Here is what I've done.
We know that to solve this we must evaluate $\int_c = f(x(t),y(t)\sqrt{(\frac{dx}{dt})^2}+(\frac{dy}{dt})^2dt$
So we parametrize our x and y values.
$r_0 = (-2,-1)$ and $r_1 = (1,2)$
$r(t) = ((1-t) \times (-2,-1)) + (t(-1,2)$
$= x = -2+2t-t$ and $y = -1+t+2t$
So $\int_c = f(x(t),y(t)\sqrt{(\frac{dx}{dt})^2}+(\frac{dx}{dt})^2 = $$\int_{0}{1} = f(4(-2+2t-t)\sqrt{(12x^2)^2}dt$
$=[4(-2+2t-t) \times (\sqrt{12x^2})^2]_01$
$=4[(-2+2(1)-1) \times (\sqrt{12(1)^2})^2 ] - 4[(-2+2(0)-0) \times (\sqrt{12(0)^2})^2 ]$
I'm not sure over which interval is the integral evaluated? Would it just simply be between 0 and 1? As this is what I've done, but not sure whether thats right.
Is my parametrization right? I know the formula is $(1-t) \times$ the starting point $+t \times$ the end point. But I get numbers as well and I'm not sure whether I've classified them right for x and y.
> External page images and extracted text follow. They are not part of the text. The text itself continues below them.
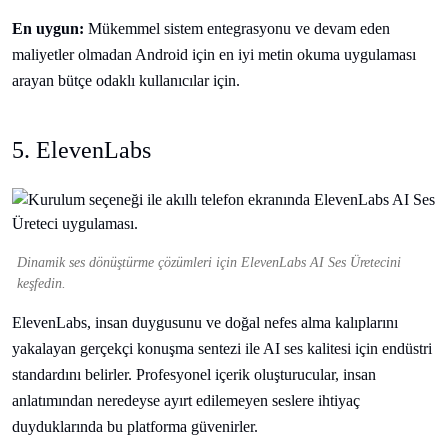
En uygun:
Mükemmel sistem entegrasyonu ve devam eden
maliyetler olmadan Android için en iyi metin okuma uygulaması
arayan bütçe odaklı kullanıcılar için.
5. ElevenLabs
Dinamik ses dönüştürme çözümleri için ElevenLabs AI Ses Üretecini
keşfedin.
ElevenLabs, insan duygusunu ve doğal nefes alma kalıplarını
yakalayan gerçekçi konuşma sentezi ile AI ses kalitesi için endüstri
standardını belirler. Profesyonel içerik oluşturucular, insan
anlatımından neredeyse ayırt edilemeyen seslere ihtiyaç
duyduklarında bu platforma güvenirler.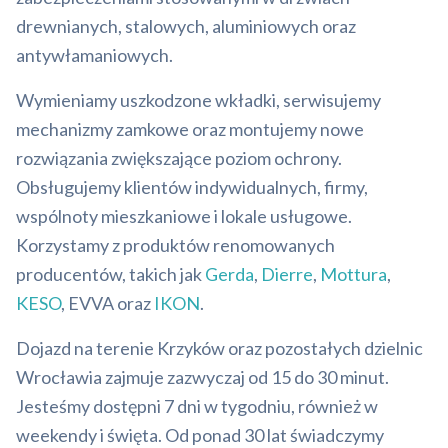
drewnianych, stalowych, aluminiowych oraz
antywłamaniowych.
Wymieniamy uszkodzone wkładki, serwisujemy
mechanizmy zamkowe oraz montujemy nowe
rozwiązania zwiększające poziom ochrony.
Obsługujemy klientów indywidualnych, firmy,
wspólnoty mieszkaniowe i lokale usługowe.
Korzystamy z produktów renomowanych
producentów, takich jak
Gerda
,
Dierre
,
Mottura
,
KESO
, EVVA oraz
IKON
.
Dojazd na terenie Krzyków oraz pozostałych dzielnic
Wrocławia zajmuje zazwyczaj od 15 do 30 minut.
Jesteśmy dostępni 7 dni w tygodniu, również w
weekendy i święta. Od ponad 30 lat świadczymy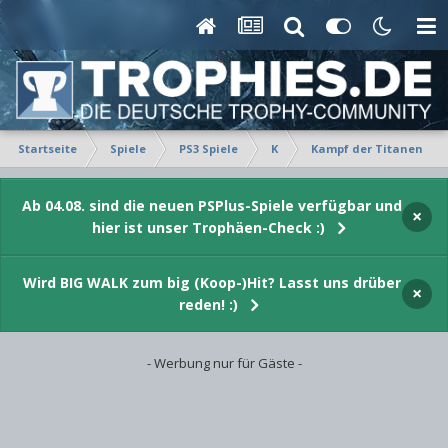
Startseite
Spiele
PS3 Spiele
K
Kampf der Titanen
Ab 04.08. sind die neuen PSPlus-Spiele verfügbar und
×
hier ist unser Trophäen-Check :)
Wird BIG WALK zum big (Koop-)Hit? Lasst uns drüber
×
reden! :)
- Werbung nur für Gäste -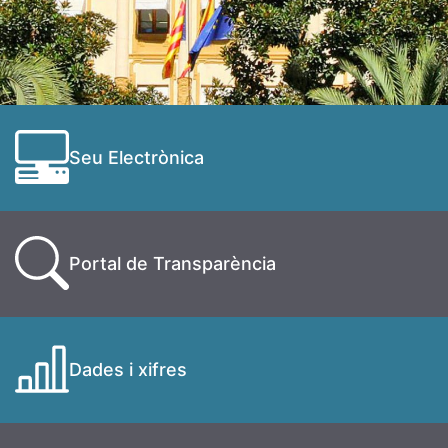
Seu Electrònica
Portal de Transparència
Dades i xifres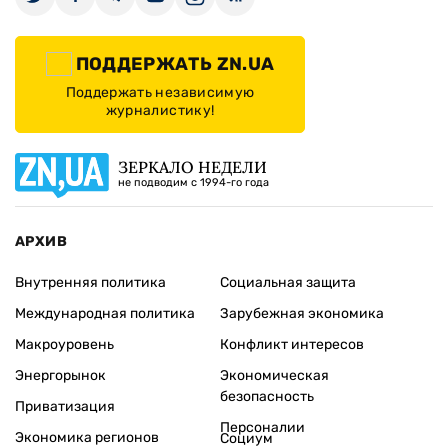
ПОДДЕРЖАТЬ ZN.UA
Поддержать независимую
журналистику!
ЗЕРКАЛО НЕДЕЛИ
не подводим с 1994-го года
АРХИВ
Внутренняя политика
Социальная защита
Международная политика
Зарубежная экономика
Макроуровень
Конфликт интересов
Энергорынок
Экономическая
безопасность
Приватизация
Персоналии
Экономика регионов
Социум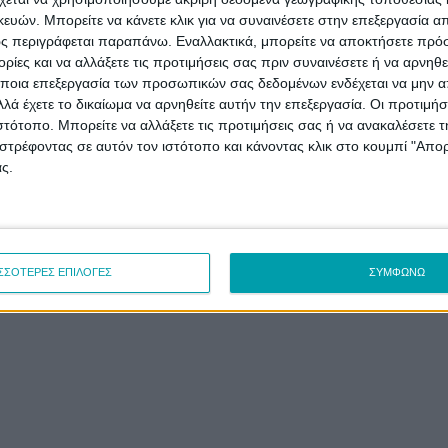
ε μας την ιστορία σας
Πολιτική χρήσης Co
ών. Μπορείτε να κάνετε κλικ για να συναινέσετε στην επεξεργασία απ
ς περιγράφεται παραπάνω. Εναλλακτικά, μπορείτε να αποκτήσετε πρό
ίες και να αλλάξετε τις προτιμήσεις σας πριν συναινέσετε ή να αρνηθεί
ποια επεξεργασία των προσωπικών σας δεδομένων ενδέχεται να μην απ
λά έχετε το δικαίωμα να αρνηθείτε αυτήν την επεξεργασία. Οι προτιμήσ
© 2023 | servianews.gr
ιστότοπο. Μπορείτε να αλλάξετε τις προτιμήσεις σας ή να ανακαλέσετε
στρέφοντας σε αυτόν τον ιστότοπο και κάνοντας κλικ στο κουμπί "Απ
ς.
ΣΣΟΤΕΡΕΣ ΕΠΙΛΟΓΕΣ
ΣΥΜΦΩΝΩ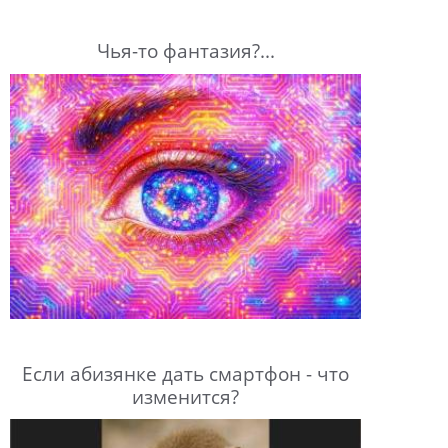
Чья-то фантазия?...
Если абизянке дать смартфон - что
изменится?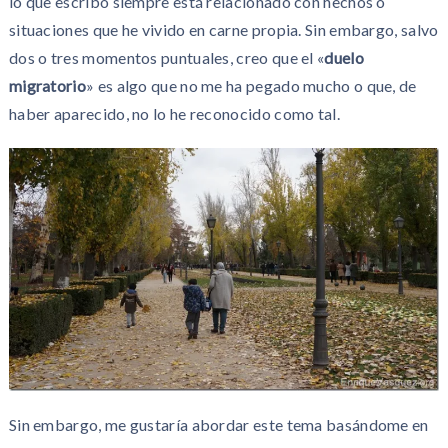
lo que escribo siempre está relacionado con hechos o
situaciones que he vivido en carne propia. Sin embargo, salvo
dos o tres momentos puntuales, creo que el «
duelo
migratorio
» es algo que no me ha pegado mucho o que, de
haber aparecido, no lo he reconocido como tal.
Sin embargo, me gustaría abordar este tema basándome en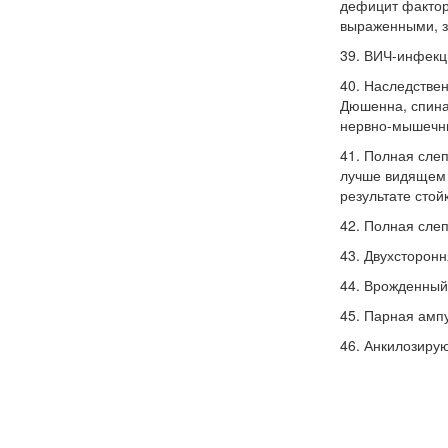
дефицит фактор
выраженными, з
39. ВИЧ-инфекци
40. Наследстве
Дюшенна, спина
нервно-мышечны
41. Полная слеп
лучше видящем г
результате сто
42. Полная слеп
43. Двухсторонн
44. Врожденный
45. Парная ампу
46. Анкилозиру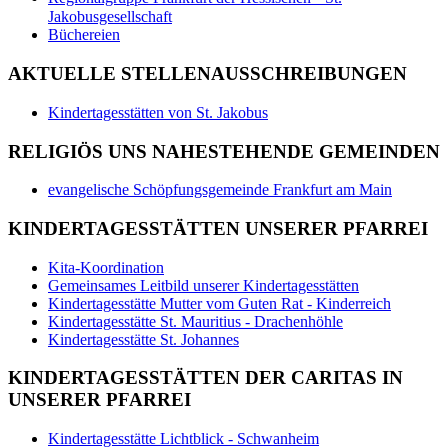
Jakobusgesellschaft
Büchereien
AKTUELLE STELLENAUSSCHREIBUNGEN
Kindertagesstätten von St. Jakobus
RELIGIÖS UNS NAHESTEHENDE GEMEINDEN
evangelische Schöpfungsgemeinde Frankfurt am Main
KINDERTAGESSTÄTTEN UNSERER PFARREI
Kita-Koordination
Gemeinsames Leitbild unserer Kindertagesstätten
Kindertagesstätte Mutter vom Guten Rat - Kinderreich
Kindertagesstätte St. Mauritius - Drachenhöhle
Kindertagesstätte St. Johannes
KINDERTAGESSTÄTTEN DER CARITAS IN
UNSERER PFARREI
Kindertagesstätte Lichtblick - Schwanheim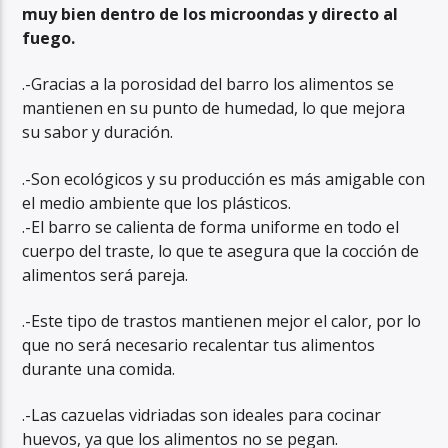
muy bien dentro de los microondas y directo al
fuego.
.-Gracias a la porosidad del barro los alimentos se
mantienen en su punto de humedad, lo que mejora
su sabor y duración.
.-Son ecológicos y su producción es más amigable con
el medio ambiente que los plásticos.
.-El barro se calienta de forma uniforme en todo el
cuerpo del traste, lo que te asegura que la cocción de
alimentos será pareja.
.-Este tipo de trastos mantienen mejor el calor, por lo
que no será necesario recalentar tus alimentos
durante una comida.
.-Las cazuelas vidriadas son ideales para cocinar
huevos, ya que los alimentos no se pegan.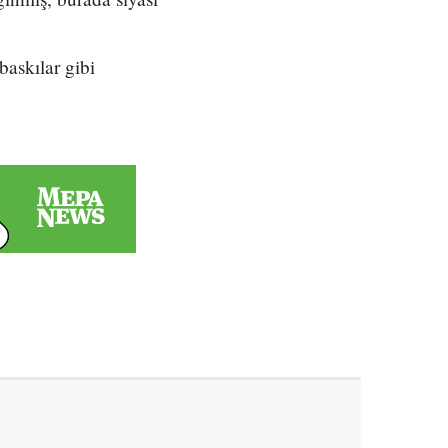
askılar gibi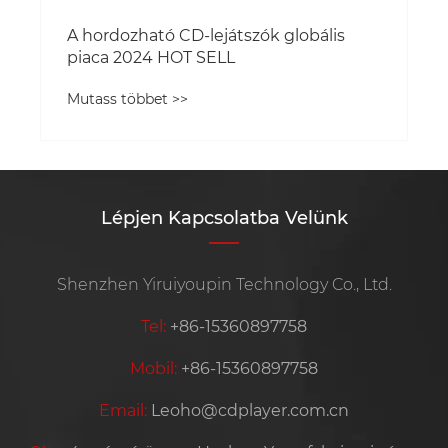
Lépjen Kapcsolatba Velünk
Shenzhen Yiruiyoupin Technology Co., Ltd.
Tel:
+86-15360897758
Mobil:
+86-15360897758
Email:
Leoho@cdplayer.com.cn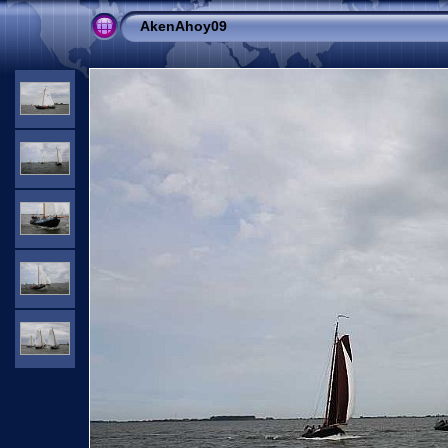
AkenAhoy09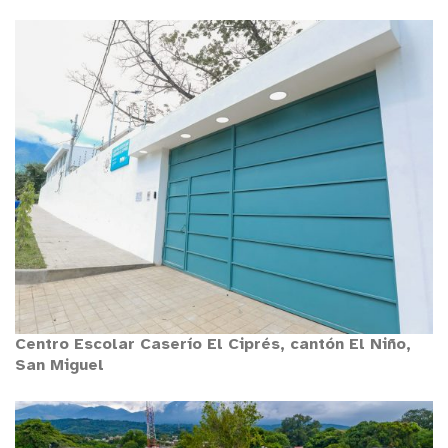
Centro Escolar Caserío El Ciprés, cantón El Niño,
San Miguel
Segment from $(-2,-1)$ to $(1,2)$ has parametric equations
$C:(x=3 t-2,y=3 t-1), \;0\le t\le 1$
$ds=\sqrt{x'^2+y'^2}=\sqrt{9+9}\,dt=3\sqrt 2\,dt$
$$\int_C 4x^2\,ds=\int_0^1 4(3t-2)^2 \cdot 3\sqrt 2\,dt=12 \sqrt{2}$$